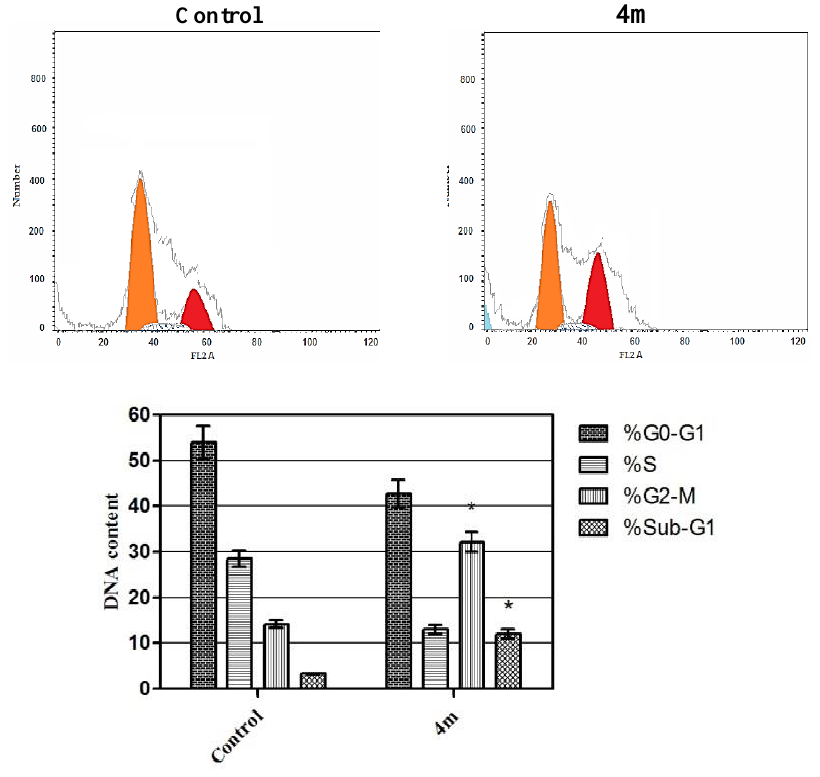
Figure 4. Effect of compound 4m on the phases of cell cycle of MDA-MB-231 cells. * Significantly different from control at p < 0.05. (Two-way ANOVA test).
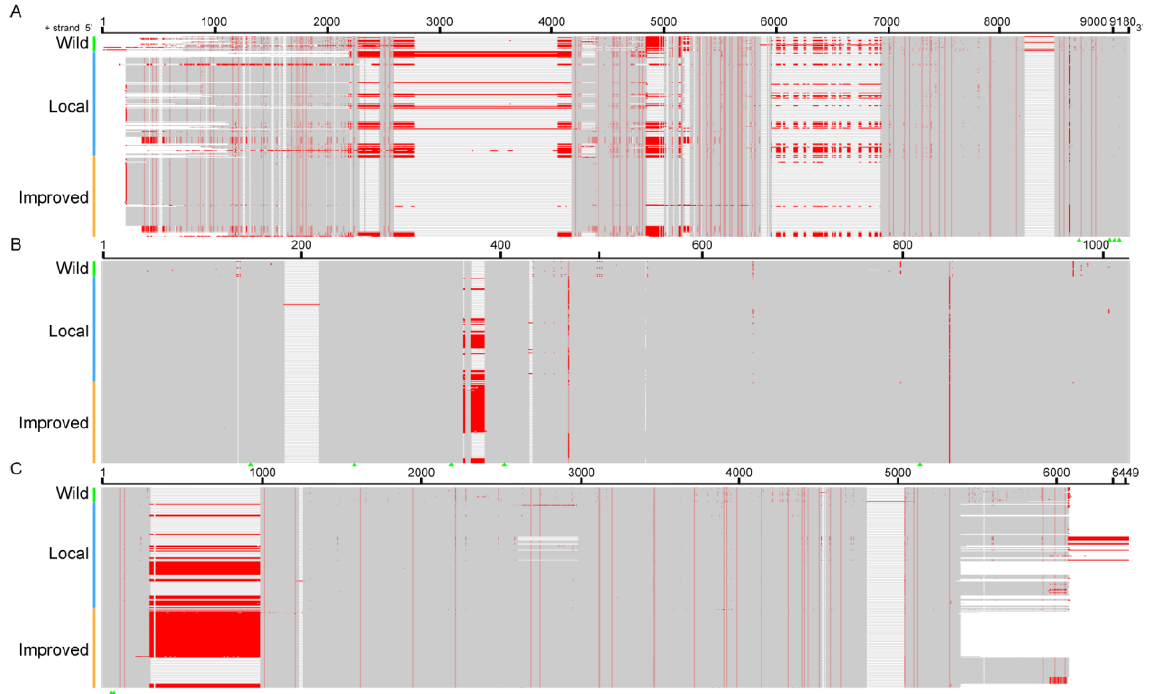
Figure 5. Comparison of the introns and upstream and downstream sequences of the FibH gene in wild silkworms, local and improved strains. ( A – C ) Upstream, intron, and downstream sequence alignment of the FibH gene. Red lines and green triangles indicate sequence differences and cis- regulatory elements, respectively.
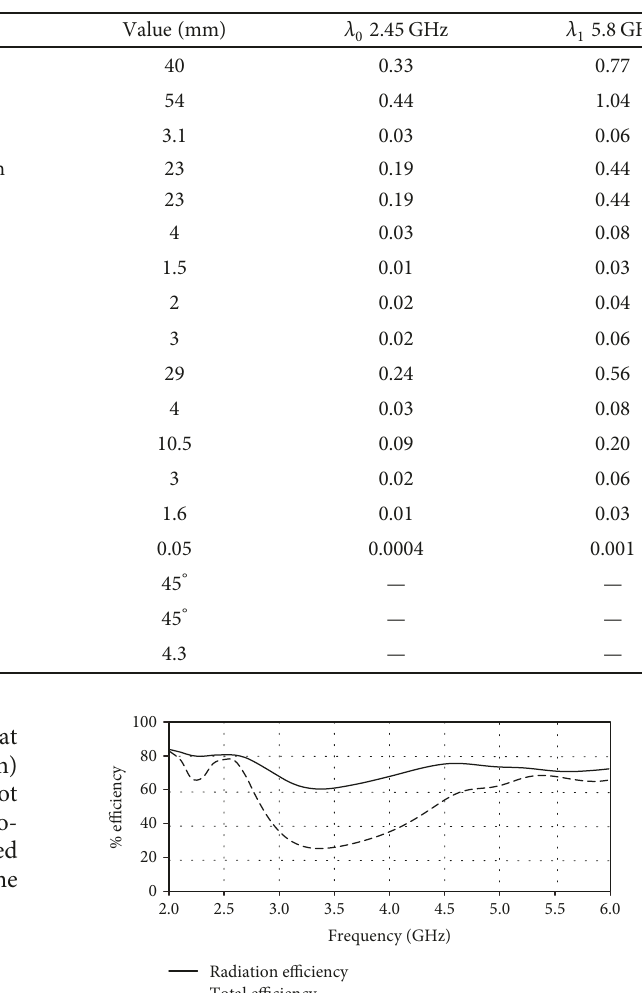
Figure 10: The left hand and right hand circular polarization radiation patterns of antenna A, antenna B, and antenna C: (a) 2.45GHz; (b) 5.8GHz. Table 1: The optimal parameters of the proposed WLAN-enabled dual-frequency antenna.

===============

• The problem: Return the material exactly as given, apart from the pictures.

• Answer to this exercise:
Figure 4. Effect of compound 4m on the phases of cell cycle of MDA-MB-231 cells. * Significantly different from control at p < 0.05. (Two-way ANOVA test).
Figure 5. Comparison of the introns and upstream and downstream sequences of the FibH gene in wild silkworms, local and improved strains. ( A – C ) Upstream, intron, and downstream sequence alignment of the FibH gene. Red lines and green triangles indicate sequence differences and cis- regulatory elements, respectively.
Figure 10: The left hand and right hand circular polarization radiation patterns of antenna A, antenna B, and antenna C: (a) 2.45GHz; (b) 5.8GHz. Table 1: The optimal parameters of the proposed WLAN-enabled dual-frequency antenna.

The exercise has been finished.